Henry has given up coffee which means I have to face life without my breakfast fix; I try not to be grumpy about it. I should be cherishing each second of this morning, but I’m not. I have a headache. I feel impatient to be gone.
That’s one way to deal with the most wrenching moments in life: reduce them to ordinariness.
I get on his computer, read a few blogs, check my email. And then, bored, Henry still asleep, not knowing what to do with myself, I goggle Heidi Avens.
And there she is. A hit immediately. I click on it.
It’s an obituary. Heidi is dead.
I stare blankly at the obit. Not only is she dead, but she died just a few weeks ago. I just missed her.
An echoy, hollow feeling has opened up inside me. It isn’t just that someone my age is dead; nor is it that someone I know has died. I missed her. I missed her by less than two weeks. I start to read the obit.
She majored in English Literature, got a masters. Then she got sick and came home to live with her parents. Her illness, which the obit does not explain, cut her off from all the normal events of life: she never married, never had kids, never had a job or career.
But she did have a life: she volunteered. She was remembered by the other wetland volunteers as one of their most dedicated helpers. She also volunteered for a local dog rescue. She was survived by her parents and her dog.
My mind is flooded by the thought: I would have liked her. She loved nature. Like me, she volunteered at a dog rescue. We could have been friends, but I just missed her. I just missed a whole life of a person I would have liked.
Henry wakes up. I try to put Heidi out of my mind and greet him cheerfully. I do not want him to know about the huge empty hole in my chest. I don’t want him to know that I am teetering on the brink of that hole, about to start sobbing and wailing. He’s having a tough morning and goes into the bathroom for a bout of dry heaves. I hang around out the side the door and hand him a clean towel when he’s done. Then I make him some warm milk.
We talk over the game plan calmly. His books will go to Planned Parenthood. His furniture, pots and pans, and so on will go to Goodwill. He has friends that will be visiting him daily, and, after I get back home, we will phone each other every night. He will hold out in his apartment as long as he can while his power of attorney friend researches hospice placements for later on.
It’s time to go.
He keeps saying that it isn’t, that you can show up at the Des Moines airport five minutes before departure, but I’m hardwired for big airports and insist on getting there at least forty five minutes early.

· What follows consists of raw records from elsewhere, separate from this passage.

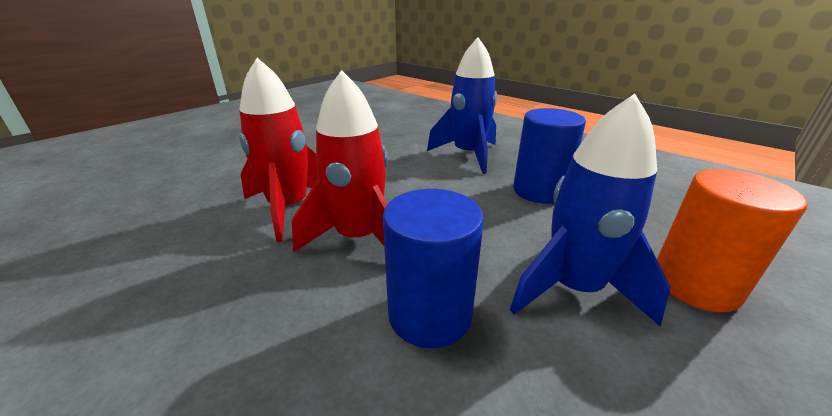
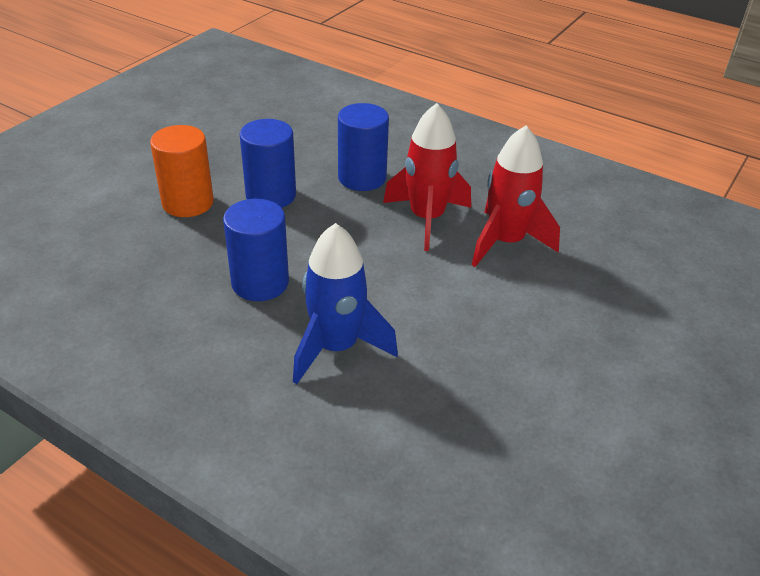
camera: 170 degrees right, 10 degrees up
(574, 288) = (271, 195): blue rocket -> blue cylinder

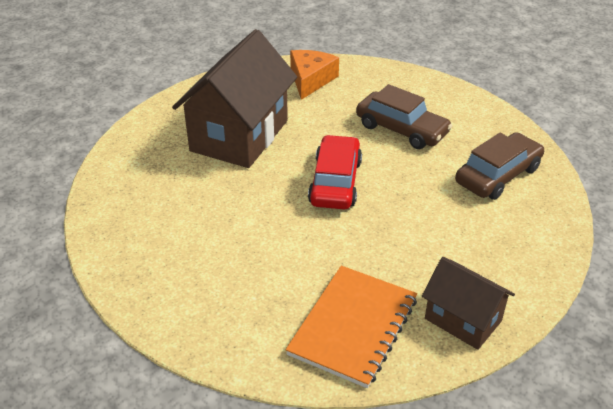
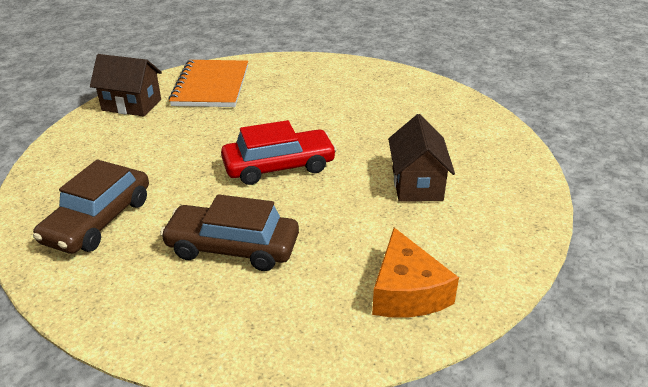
camera: 155 degrees right, 5 degrees down
(239, 135) = (417, 184): brown house -> brown house, size x0.55
(335, 182) = (279, 166): red car -> red car turned 90 degrees counterclockwise

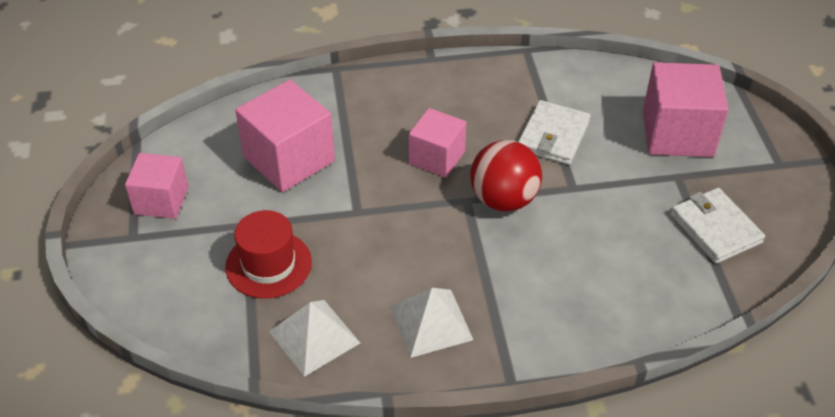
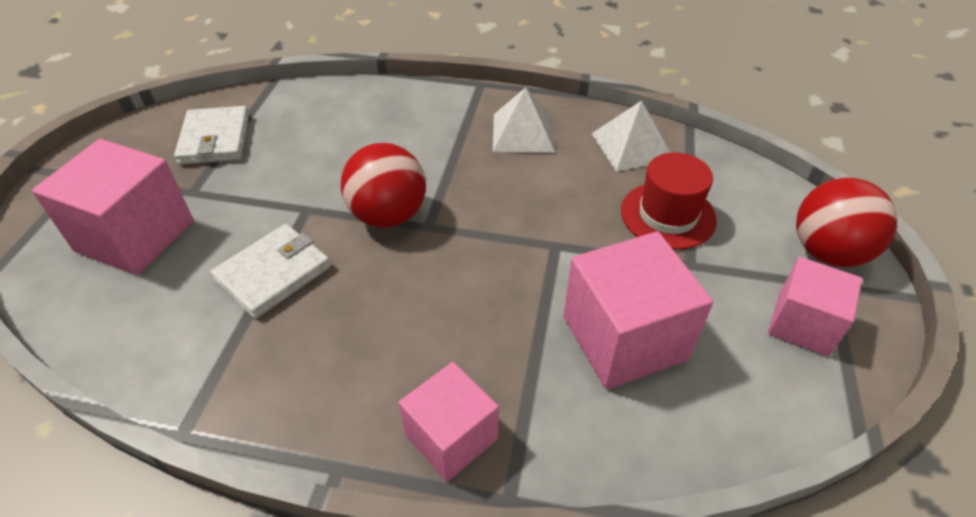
camera: 160 degrees left, 0 degrees up
(130, 265) = (827, 252): none -> red ball
(437, 157) = (431, 285): pink cube -> pink cube (451, 437)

It turns out Henry is right. There’s no traffic. We drive to the airport, the reverse of the trip I made six days ago, days that are already memories filling my eyes. The airport itself is nearly empty; I seem to be the only person in the world who is going to fly out of Des Moines this morning. I get out of the car and stand on the sidewalk. We smile at each other. I say it isn’t good by because I will be back. I mean that I will be there when he dies, but I don’t put it that way.
Henry says, as he always does, “Give yourself a hug and a pat on the head.”
And I say, “Give yourself one from me.”
So we are smiling and waving like happy people when he pulls away.